Некоторое время Эртл послушал, затем сделал знак подождать и что-то шепнул стоявшему рядом клерку. Тот вышел, через минуту вернулся и привел с собой пухлого человечка с гладко зализанными назад иссиня-черными волосами и маленькими усиками на оливковом лице. Улыбнувшись, человечек заговорил на каком-то неизвестном языке, Свечников ничего не понял, но несколько раз повторенное и обращенное к нему слово сеньор подсказало: его приняли за испанца, позвали переводчика. Тогда наконец дошло, что это обычная денежная контора, нет здесь никаких эсперантистов, нечего было бисер метать перед свиньями. Он молча повернулся и, не прощаясь, пошел к двери, провожаемый равнодушным взглядом толстошеего Эртла и удивленным возгласом оливкового человечка: «Сеньо-ор?»
В половине третьего Свечников вышел на Кунгурскую.

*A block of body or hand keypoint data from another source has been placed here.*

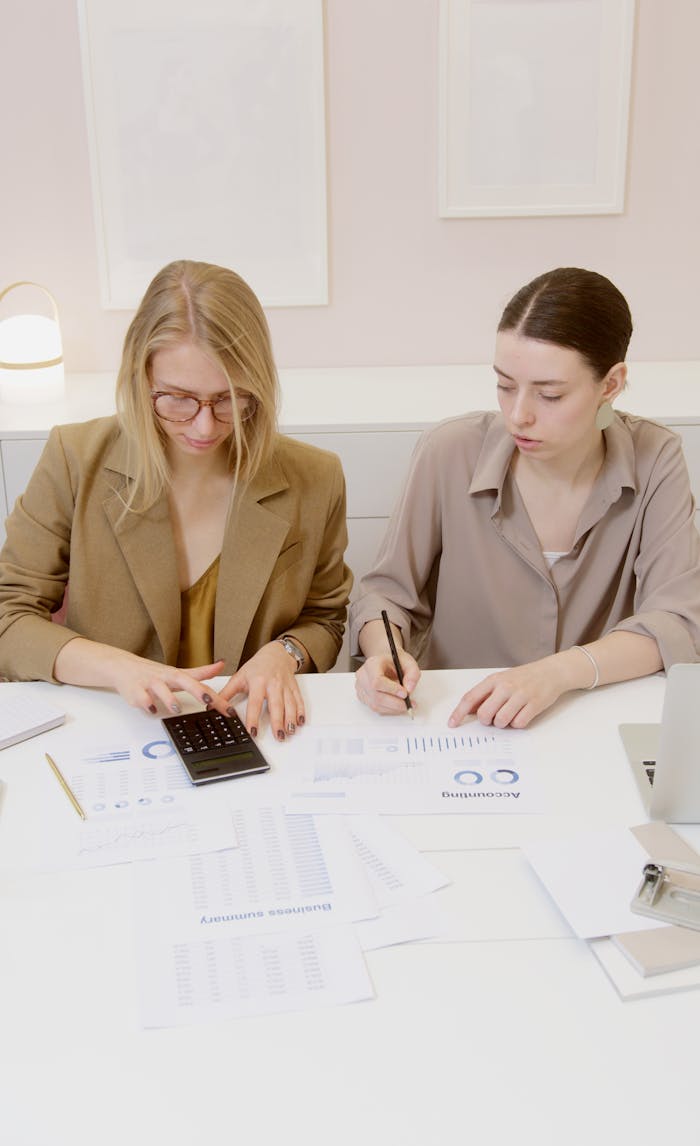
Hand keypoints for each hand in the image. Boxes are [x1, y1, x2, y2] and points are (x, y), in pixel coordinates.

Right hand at [65, 645, 226, 715]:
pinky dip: (146, 704)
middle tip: (208, 700)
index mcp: (177, 675)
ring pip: (160, 690)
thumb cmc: (153, 673)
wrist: (123, 667)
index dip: (216, 697)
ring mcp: (150, 683)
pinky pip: (141, 698)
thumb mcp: (178, 673)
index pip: (201, 685)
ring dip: (169, 699)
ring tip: (176, 708)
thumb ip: (200, 673)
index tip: (228, 709)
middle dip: (197, 690)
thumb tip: (221, 665)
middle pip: (184, 681)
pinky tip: (150, 708)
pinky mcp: (135, 691)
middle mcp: (166, 678)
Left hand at [219, 642, 304, 740]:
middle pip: (276, 705)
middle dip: (278, 721)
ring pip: (290, 704)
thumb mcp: (239, 677)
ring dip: (291, 719)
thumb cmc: (257, 666)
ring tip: (289, 732)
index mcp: (258, 681)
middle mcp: (273, 684)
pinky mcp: (294, 688)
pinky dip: (301, 711)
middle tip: (278, 736)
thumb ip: (226, 693)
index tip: (253, 731)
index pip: (255, 702)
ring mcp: (285, 686)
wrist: (276, 653)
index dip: (253, 717)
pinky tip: (300, 722)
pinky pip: (299, 700)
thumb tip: (212, 705)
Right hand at [355, 651, 419, 715]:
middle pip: (376, 696)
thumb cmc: (394, 662)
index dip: (392, 690)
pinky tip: (397, 705)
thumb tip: (409, 689)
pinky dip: (388, 710)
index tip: (405, 693)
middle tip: (409, 704)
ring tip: (406, 705)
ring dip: (393, 708)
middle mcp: (363, 676)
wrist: (384, 663)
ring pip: (375, 705)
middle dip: (396, 703)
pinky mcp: (362, 697)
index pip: (377, 681)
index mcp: (372, 664)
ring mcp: (361, 687)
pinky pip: (375, 708)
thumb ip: (412, 674)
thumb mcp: (408, 662)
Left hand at [448, 658, 568, 729]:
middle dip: (486, 721)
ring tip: (510, 713)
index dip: (459, 713)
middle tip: (493, 717)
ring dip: (503, 723)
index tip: (452, 724)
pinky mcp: (534, 705)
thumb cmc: (524, 677)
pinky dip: (518, 723)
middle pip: (484, 714)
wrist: (551, 672)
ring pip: (501, 721)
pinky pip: (518, 724)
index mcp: (494, 679)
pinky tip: (521, 714)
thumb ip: (485, 694)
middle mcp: (506, 686)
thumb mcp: (501, 680)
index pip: (470, 698)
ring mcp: (520, 695)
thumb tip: (468, 711)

Нейман не обманул: его отпустили просто так, без подписки о явке, даже документы не отобрали. Он свернул на Торговую и через Сибирскую, мимо торговых рядов с заколоченными дверями лавок и лабазов прошел к гортеатру.
В фойе висела все та же афиша питерских гастролеров. Номером вторым в ней значилась Ирина Милашевская — Пастушеские напевы Тироля, песни из всемирно известного спектакля «Кровавый мак степей херсонских». Не считая Казарозы, это была единственная в труппе женщина. Если с кем здесь и стоило говорить, так с ней.
Через пять минут он сидел в ее уборной, которая одновременно служила ей гостиничным номером. Сутулая большеротая блондинка лет под тридцать склонилась над туалетным столиком и, не глядя на него, старательно утюжила накрашенным ногтем кусочек серебряной фольги. Острый ноготь шел по мятой фольге, как ледокол в ледяном крошеве, оставляя за собой чистую полосу с расходящейся в обе стороны кильватерной струей.
— Похороны завтра в одиннадцать. Если хотите проводить Зинаиду Георгиевну на кладбище, приходите к моргу при Александровской больнице, — говорила она, не поднимая глаз от своей работы. — Насчет подводы с лошадью я договорилась. Поминки будут здесь же, в театре. Немного денег мы собрали в труппе, и еще какой-то мужчина принес тридцать тысяч на гроб и на могильщиков.
— Какой мужчина? — удивился Свечников.
— Не знаю. Фамилию я не спрашивала.
— Как он выглядел?
— Среднего роста, брюнет. Я к нему особенно не приглядывалась… Что вас еще интересует?
— Все, что вы можете рассказать о Зинаиде Георгиевне. Я почти ничего о ней не знаю, хотя мы были немного знакомы. Два года назад встречались в Петрограде. Это ведь я пригласил ее выступить вчера в Стефановском училище.
— Понятно. Считаете себя виновным в ее смерти?
— Да.
— Можете не казниться, вы тут ни при чем. Накануне я ей гадала на картах, и два раза подряд выпал пиковый туз.